*TEKS BACAAN*
Jakarta – Publish What You Pay (PWYP) Indonesia didukung oleh Oxfam Indonesia selenggarakan pertemuan regional organisasi masyarakat sipil untuk kawasan Asia Tenggara terkait transisi energi berkeadilan di Jakarta pada 29 hingga 31 Agustus 2023. Lebih dari sekadar pertemuan, ini merupakan pertemuan pemikiran, perpaduan pengalaman, dan bukti komitmen organisasi masyarakat sipil (OMS), pemerintah, dan pembuat kebijakan untuk memetakan arah menuju masa depan yang berkelanjutan dan berkeadilan secara kolaboratif, khususnya di kawasan Asia Tenggara.
Di jantung Asia Tenggara, sebuah perubahan besar sedang berlangsung. Pergeseran energi fosil yang kotor menuju energi yang lebih bersih dan sistem energi yang lebih adil dan merata. Wilayah Asia Tenggara, yang terdirii dari berbagai negara, sedang berada di titik kritis dalam perjalanannya menuju keadilan ekonomi dan iklim. Perjalanan ini, yang dikenal sebagai Transisi Energi Berkeadilan (Just Energy Transition/JET), diharapkan dapat mengubah arah produksi, konsumsi, dan konservasi energi sambil menjaga lingkungan dan mempromosikan kesejahteraan sosial.

*LATIHAN*
Ubah paragraf dalam teks tentang transisi energi berkeadilan yang diawali "Jakarta – Publish What You Pay" menjadi daftar poin singkat yang tetap memuat fakta utamanya.

*MATERI YANG DITAMPILKAN*
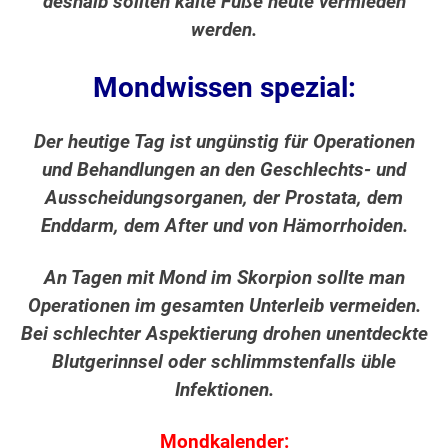
deshalb sollten kalte Füße heute vermieden
werden.
Mondwissen spezial:
Der heutige Tag ist ungünstig für Operationen
und Behandlungen an den Geschlechts- und
Ausscheidungsorganen, der Prostata, dem
Enddarm, dem After und von Hämorrhoiden.
An Tagen mit Mond im Skorpion sollte man
Operationen im gesamten Unterleib vermeiden.
Bei schlechter Aspektierung drohen unentdeckte
Blutgerinnsel oder schlimmstenfalls üble
Infektionen.
Mondkalender: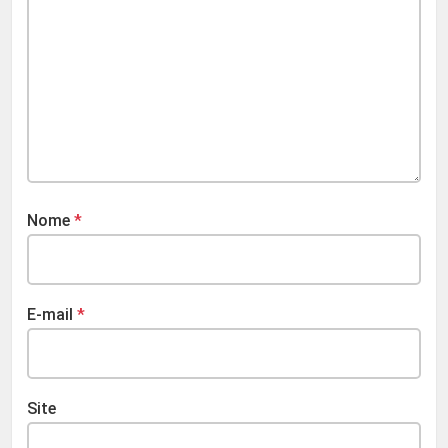
Nome
*
E-mail
*
Site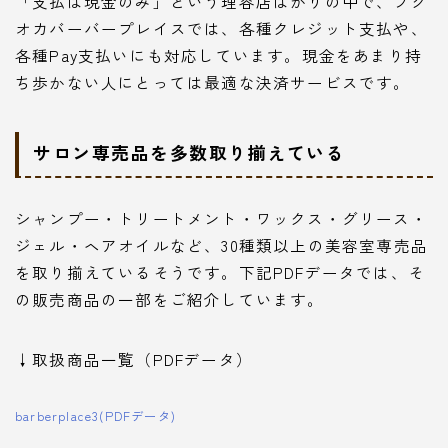
「支払は現金のみ」という理容店ばかりの中で、フク
オカバーバープレイスでは、各種クレジット支払や、
各種Pay支払いにも対応しています。現金をあまり持
ち歩かない人にとっては最適な決済サービスです。
サロン専売品を多数取り揃えている
シャンプー・トリートメント・ワックス・グリース・
ジェル・ヘアオイルなど、30種類以上の美容室専売品
を取り揃えているそうです。下記PDFデータでは、そ
の販売商品の一部をご紹介しています。
↓取扱商品一覧（PDFデータ）
barberplace3(PDFデータ)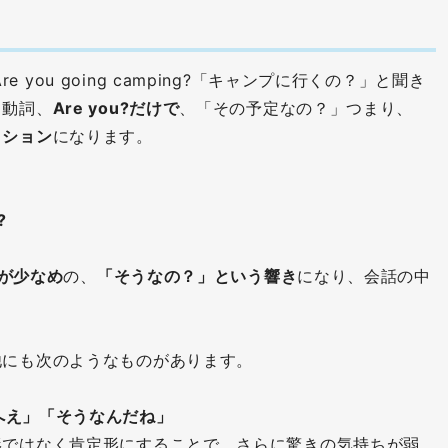
て、Are you going camping?「キャンプに行くの？」と聞き
と動詞、
Are you?だけで
、「その予定なの？」つまり、
クション
になります。
?
きが少なめ
の、
「そうなの？」という響き
になり、会話の中
他にも次のようなものがあります。
へえ」「そうなんだね」
形ではなく肯定形にすることで、さらに驚きの気持ちが弱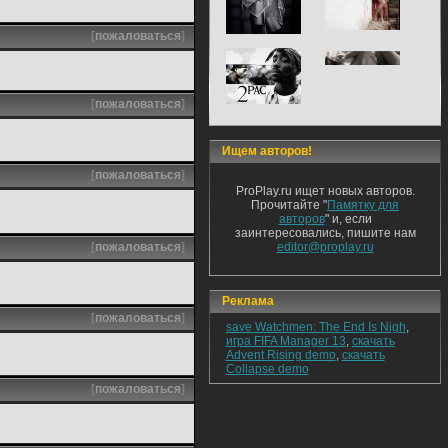
[
пожаловаться
]
[
пожаловаться
]
Ищем авторов!
[
пожаловаться
]
ProPlay.ru ищет новых авторов.
Прочитайте "
Памятку для
авторов
" и, если
заинтересовались, пишите нам
[
пожаловаться
]
editor@proplay.ru
Реклама
[
пожаловаться
]
save Watchmen: The End Is Nigh
,
игра FIFA Manager 13
,
скачать
Advent Rising demo
,
скачать
Collapse demo
[
пожаловаться
]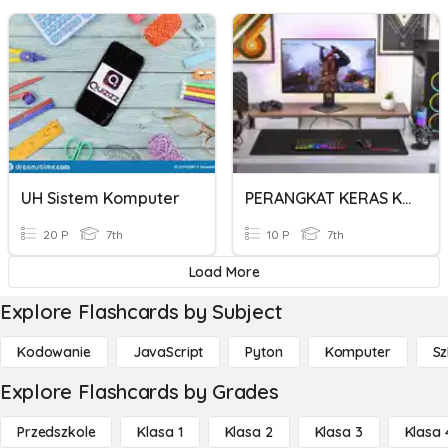
UH Sistem Komputer
PERANGKAT KERAS KOMPUTER
20 P
7th
10 P
7th
Load More
Explore Flashcards by Subject
Kodowanie
JavaScript
Pyton
Komputer
Sz
Explore Flashcards by Grades
Przedszkole
Klasa 1
Klasa 2
Klasa 3
Klasa 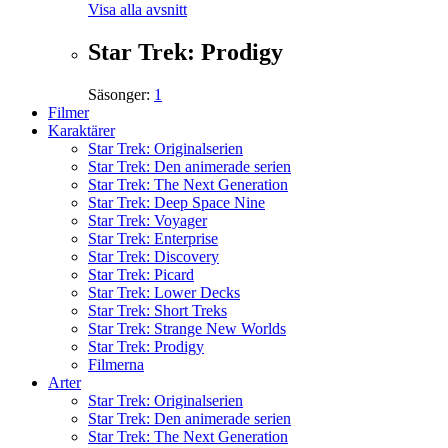
Visa alla avsnitt
Star Trek: Prodigy
Säsonger:
1
Filmer
Karaktärer
Star Trek: Originalserien
Star Trek: Den animerade serien
Star Trek: The Next Generation
Star Trek: Deep Space Nine
Star Trek: Voyager
Star Trek: Enterprise
Star Trek: Discovery
Star Trek: Picard
Star Trek: Lower Decks
Star Trek: Short Treks
Star Trek: Strange New Worlds
Star Trek: Prodigy
Filmerna
Arter
Star Trek: Originalserien
Star Trek: Den animerade serien
Star Trek: The Next Generation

*JAWABAN LATIHAN*
- Penyelenggara: Publish What You Pay (PWYP) Indonesia dengan dukungan Oxfam Indonesia.
- Acara: pertemuan regional organisasi masyarakat sipil kawasan Asia Tenggara tentang transisi energi berkeadilan.
- Tempat dan waktu: Jakarta, 29–31 Agustus 2023.
- Makna: pertemuan pemikiran, perpaduan pengalaman, dan bukti komitmen organisasi masyarakat sipil (OMS), pemerintah, serta pembuat kebijakan untuk bersama-sama memetakan arah menuju masa depan yang berkelanjutan dan berkeadilan, khususnya di Asia Tenggara.